**MATERIAL FOR THIS TASK**:
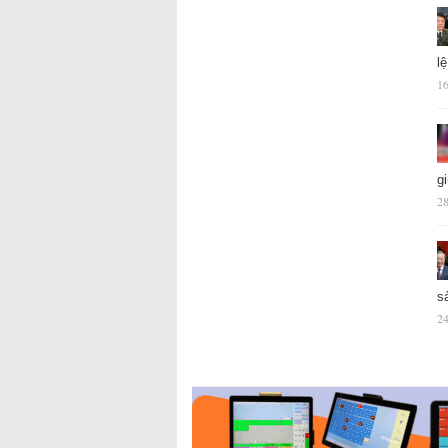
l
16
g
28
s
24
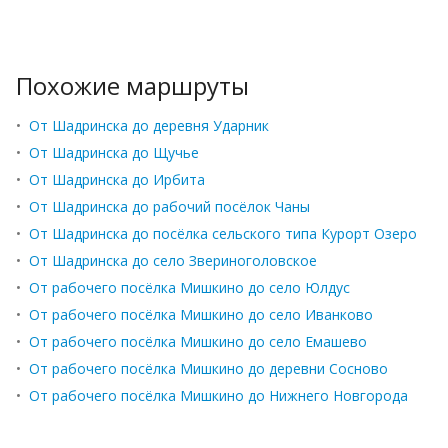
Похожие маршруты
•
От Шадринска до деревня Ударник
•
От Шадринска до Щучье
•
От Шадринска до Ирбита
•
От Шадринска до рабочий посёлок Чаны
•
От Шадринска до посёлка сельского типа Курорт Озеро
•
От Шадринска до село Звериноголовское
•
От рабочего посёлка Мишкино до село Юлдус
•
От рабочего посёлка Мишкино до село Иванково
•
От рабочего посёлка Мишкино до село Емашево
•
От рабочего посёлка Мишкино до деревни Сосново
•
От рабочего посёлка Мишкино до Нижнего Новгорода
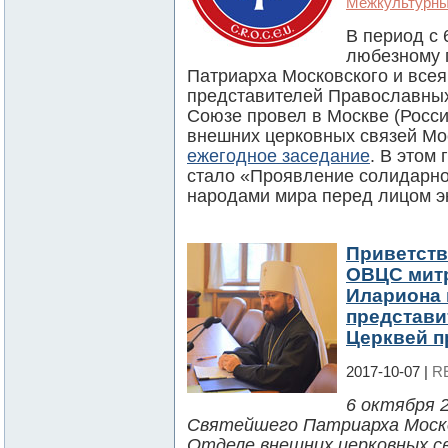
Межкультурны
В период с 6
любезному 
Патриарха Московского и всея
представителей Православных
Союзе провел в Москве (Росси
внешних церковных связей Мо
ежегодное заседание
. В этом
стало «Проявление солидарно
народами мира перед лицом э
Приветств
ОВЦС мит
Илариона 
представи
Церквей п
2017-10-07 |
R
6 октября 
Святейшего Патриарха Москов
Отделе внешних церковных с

==

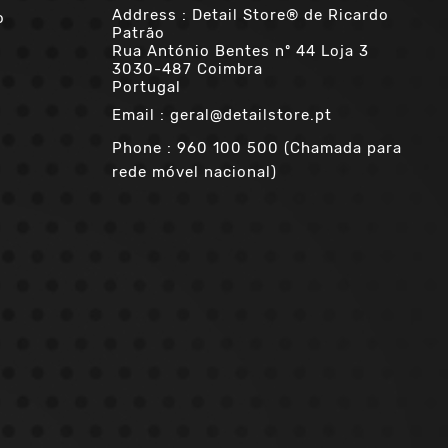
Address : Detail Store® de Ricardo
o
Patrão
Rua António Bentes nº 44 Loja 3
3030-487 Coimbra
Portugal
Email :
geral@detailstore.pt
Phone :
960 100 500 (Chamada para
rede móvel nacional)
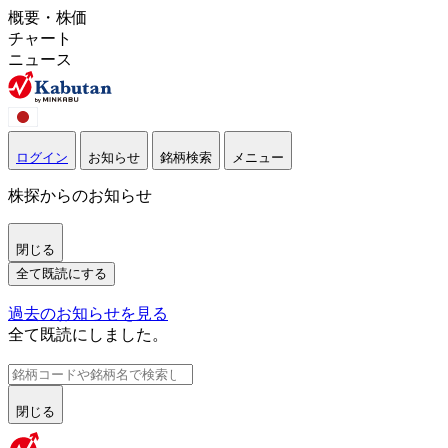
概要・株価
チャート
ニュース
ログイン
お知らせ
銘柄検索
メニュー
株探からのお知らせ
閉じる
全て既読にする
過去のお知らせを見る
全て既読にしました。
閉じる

---

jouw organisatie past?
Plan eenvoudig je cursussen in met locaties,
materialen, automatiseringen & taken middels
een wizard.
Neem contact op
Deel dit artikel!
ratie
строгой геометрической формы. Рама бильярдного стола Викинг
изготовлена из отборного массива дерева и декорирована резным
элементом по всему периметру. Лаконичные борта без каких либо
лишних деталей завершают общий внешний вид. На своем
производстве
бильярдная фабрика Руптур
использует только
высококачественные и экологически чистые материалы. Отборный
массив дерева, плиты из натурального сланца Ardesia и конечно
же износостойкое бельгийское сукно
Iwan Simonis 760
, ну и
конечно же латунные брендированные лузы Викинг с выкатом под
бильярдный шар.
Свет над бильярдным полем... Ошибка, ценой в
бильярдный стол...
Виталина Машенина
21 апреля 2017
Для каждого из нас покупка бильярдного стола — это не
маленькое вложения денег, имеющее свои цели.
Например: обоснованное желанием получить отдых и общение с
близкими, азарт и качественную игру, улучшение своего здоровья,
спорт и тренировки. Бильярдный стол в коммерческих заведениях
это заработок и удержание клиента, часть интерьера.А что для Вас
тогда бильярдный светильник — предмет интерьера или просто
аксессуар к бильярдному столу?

**EXERCISE DETAILS**: Report how many lines across the three blocks of items contain the string "посёлка", giving only the number.

**OUTPUT FOR THIS EXERCISE**: 6